* Texto fornecido:
Uma cobertura abstracta, com referentes (geo)métricos clássicos
Projecto: Fernando Cerqueira Barros
CEAPA-FAUP 2012/2013
Intervir num espaço implica, sempre, uma acção de transformação: alterar a sua configuração de forma a adaptá-lo às necessidades do tempo presente.
A intervenção proposta para o Complexo Arqueológico das Carvalheiras parte do pressuposto da necessidade de transformação de um complexo arqueológico, cujas escavações se iniciaram há mais de três décadas; de um espaço situado no interior de um quarteirão que se deve abrir à cidade e, acima de tudo, da conservação de um espaço actualmente em perigo.
Chegados às Carvalheiras salientamos com surpresa que por detrás de prédios da segunda metade do séc.XX permanecem em terreno livre as ruínas de uma antiga habitação bracaraugustana, as quais percorremos livremente, com um espírito constante de descoberta. Trata-se, afinal, de um dos mais importantes vestígios para o conhecimento da história urbana de Bracara Augusta, na medida em que é o único quarteirão completamente escavado, o qual permitiu, através do seu módulo-base, o reconhecimento da métrica de toda a cidade.

(Entradas guardadas)
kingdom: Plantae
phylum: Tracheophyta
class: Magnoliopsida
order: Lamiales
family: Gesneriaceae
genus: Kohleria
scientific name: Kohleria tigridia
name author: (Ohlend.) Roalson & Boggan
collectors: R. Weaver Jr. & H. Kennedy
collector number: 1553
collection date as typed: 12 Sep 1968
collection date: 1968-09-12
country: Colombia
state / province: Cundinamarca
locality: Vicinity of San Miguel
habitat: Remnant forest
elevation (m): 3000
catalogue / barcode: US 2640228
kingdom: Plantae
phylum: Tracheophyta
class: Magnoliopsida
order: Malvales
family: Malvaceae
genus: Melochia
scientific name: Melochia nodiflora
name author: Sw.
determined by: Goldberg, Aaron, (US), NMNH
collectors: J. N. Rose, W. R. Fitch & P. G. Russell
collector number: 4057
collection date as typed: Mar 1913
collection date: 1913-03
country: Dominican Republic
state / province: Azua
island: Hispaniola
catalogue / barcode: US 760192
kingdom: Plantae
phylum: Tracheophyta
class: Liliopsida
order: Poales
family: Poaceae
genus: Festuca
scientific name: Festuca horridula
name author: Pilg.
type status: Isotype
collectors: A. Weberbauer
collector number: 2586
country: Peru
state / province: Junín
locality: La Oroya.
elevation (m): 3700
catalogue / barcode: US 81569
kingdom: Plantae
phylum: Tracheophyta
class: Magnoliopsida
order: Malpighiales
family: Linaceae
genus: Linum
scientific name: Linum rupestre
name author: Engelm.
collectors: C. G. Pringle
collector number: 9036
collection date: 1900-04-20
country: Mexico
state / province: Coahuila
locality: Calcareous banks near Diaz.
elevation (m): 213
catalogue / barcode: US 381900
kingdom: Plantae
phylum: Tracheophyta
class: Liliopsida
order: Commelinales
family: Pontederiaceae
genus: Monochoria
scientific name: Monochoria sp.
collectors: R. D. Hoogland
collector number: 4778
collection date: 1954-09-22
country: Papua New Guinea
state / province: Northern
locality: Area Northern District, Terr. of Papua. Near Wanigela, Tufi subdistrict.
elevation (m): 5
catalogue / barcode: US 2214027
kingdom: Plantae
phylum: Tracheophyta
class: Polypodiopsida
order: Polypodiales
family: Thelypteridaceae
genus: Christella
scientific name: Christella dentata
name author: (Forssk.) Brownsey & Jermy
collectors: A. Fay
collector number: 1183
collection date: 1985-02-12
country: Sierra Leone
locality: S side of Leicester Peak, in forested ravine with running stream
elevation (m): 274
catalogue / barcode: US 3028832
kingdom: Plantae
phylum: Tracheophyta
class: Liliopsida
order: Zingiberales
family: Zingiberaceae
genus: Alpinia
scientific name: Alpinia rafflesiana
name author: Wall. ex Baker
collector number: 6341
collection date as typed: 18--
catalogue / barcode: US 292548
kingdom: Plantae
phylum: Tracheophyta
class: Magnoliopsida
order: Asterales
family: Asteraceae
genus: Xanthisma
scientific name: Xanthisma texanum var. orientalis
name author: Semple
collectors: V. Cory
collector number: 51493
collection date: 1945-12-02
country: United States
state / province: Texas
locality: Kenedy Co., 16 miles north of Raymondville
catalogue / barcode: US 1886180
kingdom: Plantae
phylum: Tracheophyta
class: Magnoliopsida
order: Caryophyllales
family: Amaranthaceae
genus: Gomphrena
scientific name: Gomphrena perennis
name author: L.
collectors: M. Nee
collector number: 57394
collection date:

* Desafio A:
Reproduza sem qualquer alteração o trecho do texto sobre as Carvalheiras que vai de "Uma cobertura abstracta, com" até "do tempo presente.", incluindo este último.
* Desafio B:
No texto sobre as Carvalheiras, o que permitiu o único quarteirão completamente escavado, através do seu módulo-base?
* Desafio C:
Enumere todos os pressupostos de que parte a intervenção proposta para o Complexo Arqueológico das Carvalheiras, segundo o texto fornecido.

* Resultado da tarefa A:
Uma cobertura abstracta, com referentes (geo)métricos clássicos
Projecto: Fernando Cerqueira Barros
CEAPA-FAUP 2012/2013
Intervir num espaço implica, sempre, uma acção de transformação: alterar a sua configuração de forma a adaptá-lo às necessidades do tempo presente.

* Resultado da tarefa B:
Permitiu o reconhecimento da métrica de toda a cidade.

* Resultado da tarefa C:
- A necessidade de transformação de um complexo arqueológico cujas escavações se iniciaram há mais de três décadas
- A necessidade de transformação de um espaço situado no interior de um quarteirão que se deve abrir à cidade
- A conservação de um espaço atualmente em perigo